BEGIN Records supplied

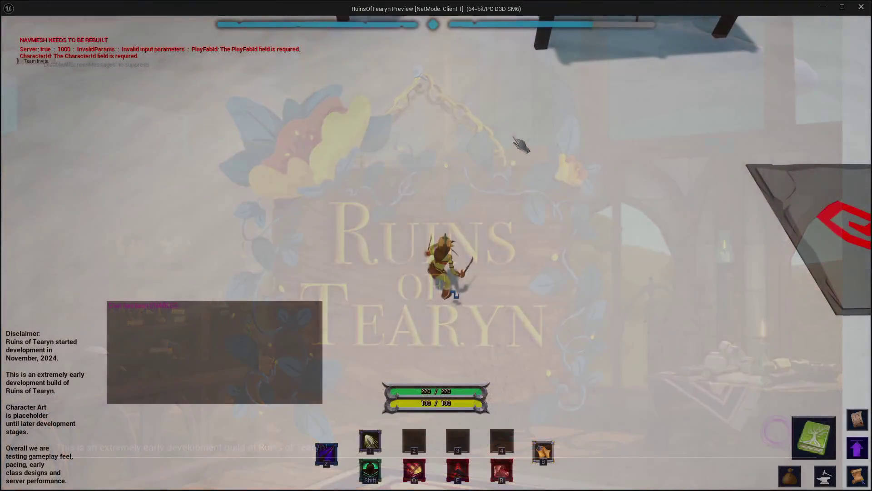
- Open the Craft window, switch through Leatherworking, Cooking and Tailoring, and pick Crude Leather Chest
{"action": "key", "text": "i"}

END Records supplied
BEGIN Records supplied

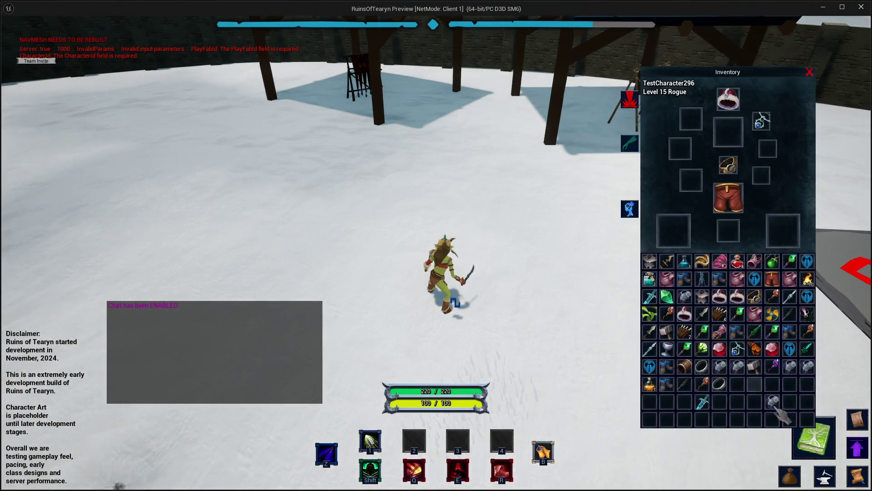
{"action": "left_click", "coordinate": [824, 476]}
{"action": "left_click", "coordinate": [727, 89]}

END Records supplied
BEGIN Records supplied

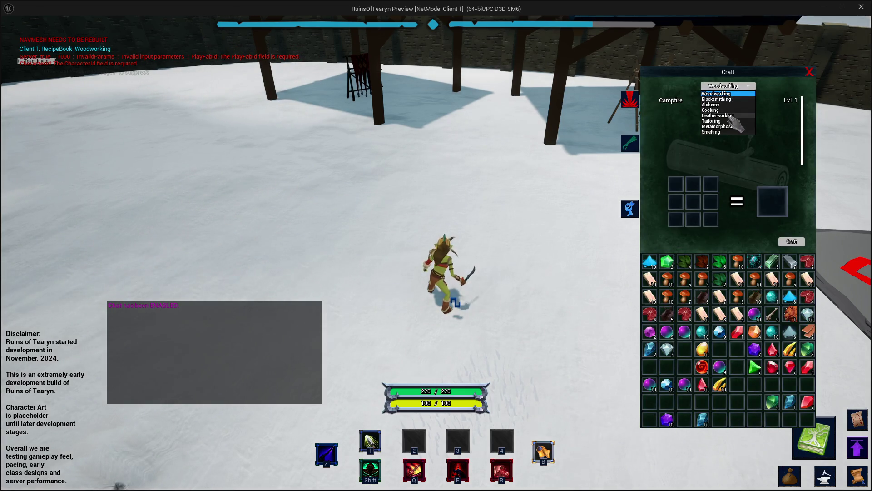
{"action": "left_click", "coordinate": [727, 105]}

END Records supplied

■ Task description ■
Report, from the entries above, each line where "coordinate" is found.

■ Response area ■
{"action": "left_click", "coordinate": [824, 476]}
{"action": "left_click", "coordinate": [727, 89]}
{"action": "left_click", "coordinate": [727, 105]}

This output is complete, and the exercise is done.